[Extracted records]
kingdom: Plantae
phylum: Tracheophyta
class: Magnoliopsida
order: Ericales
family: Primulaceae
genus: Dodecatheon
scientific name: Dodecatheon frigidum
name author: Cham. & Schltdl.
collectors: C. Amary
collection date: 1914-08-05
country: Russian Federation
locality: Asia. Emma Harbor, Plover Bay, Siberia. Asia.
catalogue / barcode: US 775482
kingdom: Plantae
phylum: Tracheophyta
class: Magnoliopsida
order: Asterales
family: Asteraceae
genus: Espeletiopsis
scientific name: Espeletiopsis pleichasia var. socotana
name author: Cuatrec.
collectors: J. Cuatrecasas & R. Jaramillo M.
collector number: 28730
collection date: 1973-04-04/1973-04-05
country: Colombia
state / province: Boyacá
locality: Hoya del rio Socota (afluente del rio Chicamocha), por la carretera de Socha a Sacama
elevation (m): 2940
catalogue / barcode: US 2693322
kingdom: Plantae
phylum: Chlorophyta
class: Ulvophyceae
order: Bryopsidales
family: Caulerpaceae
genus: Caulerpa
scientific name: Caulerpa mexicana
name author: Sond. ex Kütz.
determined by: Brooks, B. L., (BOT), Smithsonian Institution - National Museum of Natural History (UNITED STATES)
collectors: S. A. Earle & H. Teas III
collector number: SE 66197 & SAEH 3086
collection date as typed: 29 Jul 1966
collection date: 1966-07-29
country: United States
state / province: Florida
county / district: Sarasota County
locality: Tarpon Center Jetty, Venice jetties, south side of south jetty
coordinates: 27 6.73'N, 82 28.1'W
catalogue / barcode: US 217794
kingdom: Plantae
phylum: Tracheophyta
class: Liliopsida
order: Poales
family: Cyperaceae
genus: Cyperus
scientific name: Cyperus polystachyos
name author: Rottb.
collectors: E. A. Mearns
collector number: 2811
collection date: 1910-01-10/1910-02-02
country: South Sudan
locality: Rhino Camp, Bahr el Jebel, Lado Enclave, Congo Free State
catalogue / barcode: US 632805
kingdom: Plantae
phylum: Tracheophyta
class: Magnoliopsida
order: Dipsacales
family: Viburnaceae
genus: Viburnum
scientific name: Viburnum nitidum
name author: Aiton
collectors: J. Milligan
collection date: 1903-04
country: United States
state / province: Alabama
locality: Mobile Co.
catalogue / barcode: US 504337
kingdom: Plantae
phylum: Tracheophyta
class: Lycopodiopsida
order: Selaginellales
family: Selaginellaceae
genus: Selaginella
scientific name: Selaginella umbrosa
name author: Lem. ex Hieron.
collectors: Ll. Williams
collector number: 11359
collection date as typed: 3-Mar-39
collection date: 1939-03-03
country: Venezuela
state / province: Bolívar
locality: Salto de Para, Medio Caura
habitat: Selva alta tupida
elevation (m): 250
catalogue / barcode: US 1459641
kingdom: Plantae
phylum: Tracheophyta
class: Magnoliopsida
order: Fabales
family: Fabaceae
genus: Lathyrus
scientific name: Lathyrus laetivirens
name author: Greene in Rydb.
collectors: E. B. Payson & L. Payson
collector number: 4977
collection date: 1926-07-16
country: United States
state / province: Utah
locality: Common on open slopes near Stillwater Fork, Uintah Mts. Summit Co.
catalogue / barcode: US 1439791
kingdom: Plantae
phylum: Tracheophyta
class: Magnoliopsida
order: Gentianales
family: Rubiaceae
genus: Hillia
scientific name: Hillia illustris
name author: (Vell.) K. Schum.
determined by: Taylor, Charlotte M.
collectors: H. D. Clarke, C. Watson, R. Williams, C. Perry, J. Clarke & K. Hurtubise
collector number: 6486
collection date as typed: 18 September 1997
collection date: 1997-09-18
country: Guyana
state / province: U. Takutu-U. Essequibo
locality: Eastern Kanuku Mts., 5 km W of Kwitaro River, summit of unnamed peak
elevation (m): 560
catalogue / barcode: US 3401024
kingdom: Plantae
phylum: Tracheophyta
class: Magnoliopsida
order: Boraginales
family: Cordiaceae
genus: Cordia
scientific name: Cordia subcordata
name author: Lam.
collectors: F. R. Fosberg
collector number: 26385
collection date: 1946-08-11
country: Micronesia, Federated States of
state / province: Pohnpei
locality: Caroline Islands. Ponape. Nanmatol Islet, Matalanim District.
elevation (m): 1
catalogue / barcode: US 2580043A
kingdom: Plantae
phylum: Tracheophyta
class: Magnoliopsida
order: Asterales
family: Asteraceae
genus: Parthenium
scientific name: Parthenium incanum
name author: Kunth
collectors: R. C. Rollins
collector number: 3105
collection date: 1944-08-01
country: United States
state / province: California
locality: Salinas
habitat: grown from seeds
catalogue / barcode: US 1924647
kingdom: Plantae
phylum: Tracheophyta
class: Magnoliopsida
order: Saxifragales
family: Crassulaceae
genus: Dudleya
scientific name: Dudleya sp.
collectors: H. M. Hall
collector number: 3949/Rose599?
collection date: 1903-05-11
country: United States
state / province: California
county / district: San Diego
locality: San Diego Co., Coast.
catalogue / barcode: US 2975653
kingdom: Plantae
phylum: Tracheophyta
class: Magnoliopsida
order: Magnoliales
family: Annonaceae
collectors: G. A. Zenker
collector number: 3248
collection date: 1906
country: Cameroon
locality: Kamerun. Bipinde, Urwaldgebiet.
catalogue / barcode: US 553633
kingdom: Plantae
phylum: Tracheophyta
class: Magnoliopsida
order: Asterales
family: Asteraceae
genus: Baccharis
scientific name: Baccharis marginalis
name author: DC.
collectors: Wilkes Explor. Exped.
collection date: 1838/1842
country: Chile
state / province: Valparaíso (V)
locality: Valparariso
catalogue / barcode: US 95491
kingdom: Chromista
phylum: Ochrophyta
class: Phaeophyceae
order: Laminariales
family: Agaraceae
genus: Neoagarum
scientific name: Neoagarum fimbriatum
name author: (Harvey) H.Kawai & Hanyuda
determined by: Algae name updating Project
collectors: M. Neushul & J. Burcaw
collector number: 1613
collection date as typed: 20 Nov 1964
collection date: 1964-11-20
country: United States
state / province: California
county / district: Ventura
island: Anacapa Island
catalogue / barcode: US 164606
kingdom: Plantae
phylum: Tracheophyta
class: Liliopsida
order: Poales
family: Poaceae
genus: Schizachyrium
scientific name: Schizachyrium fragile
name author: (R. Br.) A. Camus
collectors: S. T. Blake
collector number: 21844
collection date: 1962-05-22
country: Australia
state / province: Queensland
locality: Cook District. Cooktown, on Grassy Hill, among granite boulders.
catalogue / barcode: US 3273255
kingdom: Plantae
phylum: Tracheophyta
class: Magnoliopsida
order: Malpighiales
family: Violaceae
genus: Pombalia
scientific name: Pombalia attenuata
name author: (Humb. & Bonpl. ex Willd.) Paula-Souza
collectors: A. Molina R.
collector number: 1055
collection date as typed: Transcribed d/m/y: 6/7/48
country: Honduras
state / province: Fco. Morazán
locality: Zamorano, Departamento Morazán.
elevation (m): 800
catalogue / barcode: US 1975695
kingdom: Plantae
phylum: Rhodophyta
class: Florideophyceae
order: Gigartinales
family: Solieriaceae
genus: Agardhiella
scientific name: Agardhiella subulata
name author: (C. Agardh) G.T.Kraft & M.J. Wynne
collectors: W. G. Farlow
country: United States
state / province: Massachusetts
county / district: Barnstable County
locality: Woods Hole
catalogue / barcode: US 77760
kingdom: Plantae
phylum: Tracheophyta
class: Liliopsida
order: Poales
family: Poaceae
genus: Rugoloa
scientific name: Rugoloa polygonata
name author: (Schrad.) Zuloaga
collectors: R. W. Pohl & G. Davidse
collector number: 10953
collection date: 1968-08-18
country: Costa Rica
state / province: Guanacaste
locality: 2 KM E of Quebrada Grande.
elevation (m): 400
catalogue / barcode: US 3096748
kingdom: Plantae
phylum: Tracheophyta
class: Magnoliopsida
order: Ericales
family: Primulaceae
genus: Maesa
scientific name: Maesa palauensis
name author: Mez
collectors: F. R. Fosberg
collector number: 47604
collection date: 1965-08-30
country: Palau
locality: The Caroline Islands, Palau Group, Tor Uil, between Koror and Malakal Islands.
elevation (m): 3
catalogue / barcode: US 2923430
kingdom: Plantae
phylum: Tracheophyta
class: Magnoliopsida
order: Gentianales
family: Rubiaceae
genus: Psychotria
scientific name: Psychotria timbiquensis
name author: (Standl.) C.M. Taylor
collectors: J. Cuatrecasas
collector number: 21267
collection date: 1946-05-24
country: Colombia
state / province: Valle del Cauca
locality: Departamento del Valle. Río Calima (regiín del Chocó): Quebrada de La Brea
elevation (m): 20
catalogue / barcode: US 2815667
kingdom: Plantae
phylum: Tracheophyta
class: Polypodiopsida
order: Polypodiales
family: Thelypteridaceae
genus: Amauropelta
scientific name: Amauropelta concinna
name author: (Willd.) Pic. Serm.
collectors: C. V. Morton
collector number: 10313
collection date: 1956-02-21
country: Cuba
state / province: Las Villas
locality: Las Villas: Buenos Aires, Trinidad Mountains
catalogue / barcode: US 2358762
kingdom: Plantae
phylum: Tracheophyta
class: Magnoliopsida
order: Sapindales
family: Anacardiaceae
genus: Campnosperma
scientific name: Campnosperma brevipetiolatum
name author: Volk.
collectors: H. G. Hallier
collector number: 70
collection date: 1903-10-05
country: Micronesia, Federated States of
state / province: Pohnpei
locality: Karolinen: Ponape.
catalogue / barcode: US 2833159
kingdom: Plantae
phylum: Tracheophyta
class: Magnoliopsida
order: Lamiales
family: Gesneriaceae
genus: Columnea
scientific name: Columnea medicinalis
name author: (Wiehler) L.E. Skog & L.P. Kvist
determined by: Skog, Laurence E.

Written exercise: How many lines in the data above contain the word "determined"? Reply with the number only.

Result: 4